For relevant tables and columns (a lot more exist than the following), I have a customer
table with cust_id
and state
columns and an account
table with account_id
, cust_id
, and avail_balance
columns.
Example customer
table:
| cust_id | state |
|--------:|-------|
| 1 | MA |
| 2 | MA |
| 3 | MA |
| 4 | MA |
| 5 | NH |
| 6 | MA |
| 7 | MA |
| 8 | NH |
| 9 | MA |
| 10 | NH |
| 11 | MA |
| 12 | NH |
| 13 | MA |
Example account
table:
| account_id | cust_id | avail_balance |
|-----------:|--------:|--------------:|
| 1 | 1 | 1057.75 |
| 2 | 1 | 500 |
| 3 | 1 | 3000 |
| 4 | 2 | 2258.02 |
| 5 | 2 | 200 |
| 7 | 3 | 1057.75 |
| 8 | 3 | 2212.5 |
| 10 | 4 | 534.12 |
| 11 | 4 | 767.77 |
| 12 | 4 | 5487.09 |
| 13 | 5 | 2237.97 |
| 14 | 6 | 122.37 |
| 15 | 6 | 10000 |
| 17 | 7 | 5000 |
| 18 | 8 | 3487.19 |
| 19 | 8 | 387.99 |
| 21 | 9 | 125.67 |
| 22 | 9 | 9345.55 |
| 23 | 9 | 1500 |
| 24 | 10 | 23575.12 |
| 25 | 10 | 0 |
| 27 | 11 | 9345.55 |
| 28 | 12 | 38552.05 |
| 29 | 13 | 50000 |
Here is an example of a query that I wish to optimize.
SELECT account.cust_id
FROM account, customer
WHERE
account.cust_id = customer.cust_id
AND customer.state = 'MA'
AND customer.cust_id >
(SELECT MAX(customer.cust_id) AS max_nh_cust_id
FROM account, customer
WHERE
account.cust_id = customer.cust_id
AND state = 'NH')
AND account.avail_balance >
(SELECT MAX(avail_balance) AS max_nh_avail_balance
FROM account, customer
WHERE
account.cust_id = customer.cust_id
AND state = 'NH');
Expected result for the above example data (may not be just 1 result if data is different):
| cust_id |
|--------:|
| 13 |
The problem with the above is the code redundancy and how we have to iterate multiple times through the account
table with the two subqueries.
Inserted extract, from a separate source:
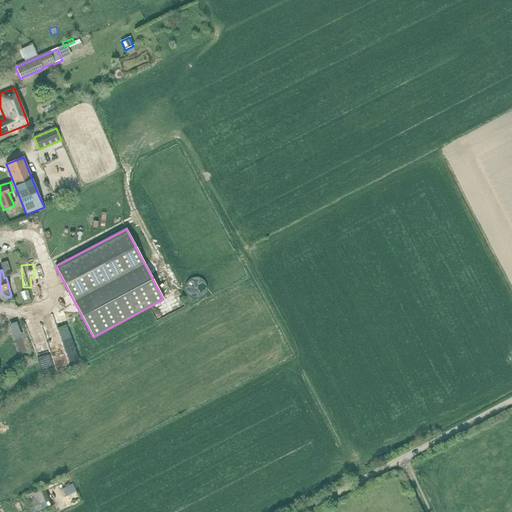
[(30,302),(37,301),(36,293),(29,294),(30,302)]
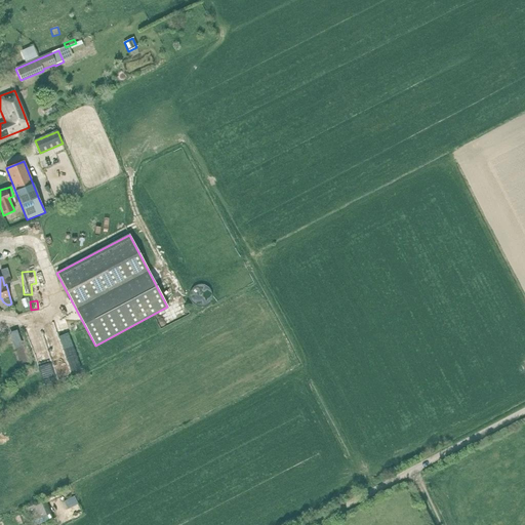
[(57,322),(42,327),(61,379),(75,374),(57,322)]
I was hoping that it would be possible to use one subquery to get the maximum cust_id
and avail_balance
from the account
table and use those two scalars in the outer query. For example, the shape of the query might look something like this:
SELECT account.cust_id
FROM account, customer
WHERE
account.cust_id = customer.cust_id
AND (customer.cust_id > max_nh_cust_id AND account.avail_balance) > max_nh_avail_balance) IN
(SELECT MAX(customer.cust_id) AS max_nh_cust_id, MAX(avail_balance) AS max_nh_avail_balance
FROM account, customer
WHERE
account.cust_id = customer.cust_id
AND state = 'NH');
Obviously, the above does not work. What is the most efficient way of implementing something like the above with less code redundancy and only in one query (that may contain subqueries)?
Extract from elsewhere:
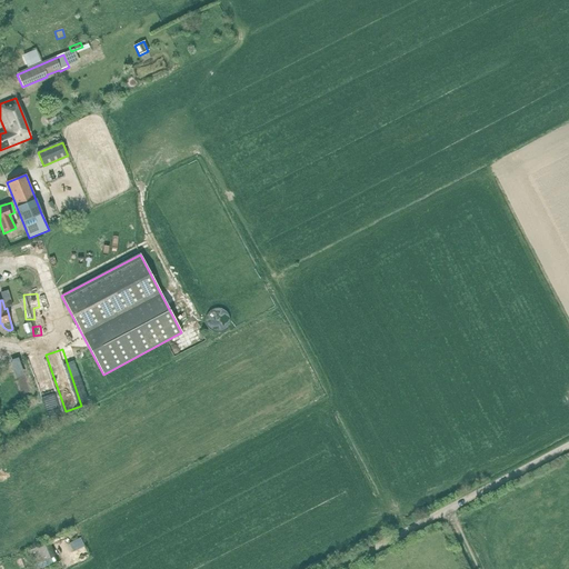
[(46,355),(29,360),(48,417),(65,411),(46,355)]
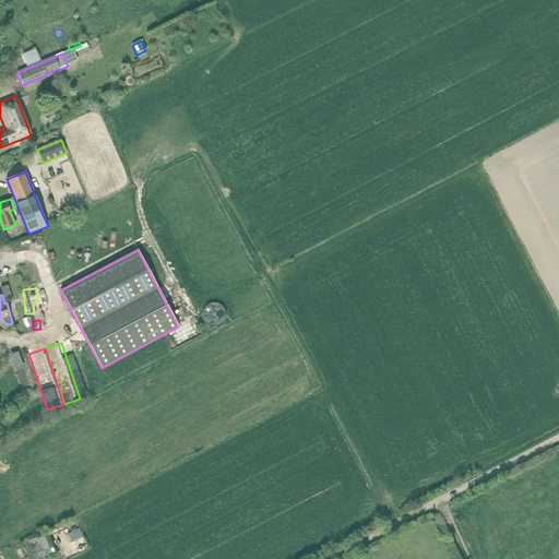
[(36,558),(51,550),(45,534),(28,542),(36,558)]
You can merge the 2 subqueries into 1:
SELECT MAX(c.cust_id) AS max_nh_cust_id,
MAX(a.avail_balance) AS max_nh_avail_balance
FROM account a INNER JOIN customer c
ON a.cust_id = c.cust_id
WHERE c.state = 'NH'
and join it like this:
SELECT a.cust_id
FROM account a
INNER JOIN customer c ON a.cust_id = c.cust_id
INNER JOIN (
SELECT MAX(c.cust_id) AS max_nh_cust_id,
MAX(a.avail_balance) AS max_nh_avail_balance
FROM account a INNER JOIN customer c
ON a.cust_id = c.cust_id
WHERE c.state = 'NH'
) t ON c.cust_id > t.max_nh_cust_id AND a.avail_balance > t.max_nh_avail_balance
WHERE c.state = 'MA'
See the demo.
Results:
> | cust_id |
> | ------: |
> | 13 |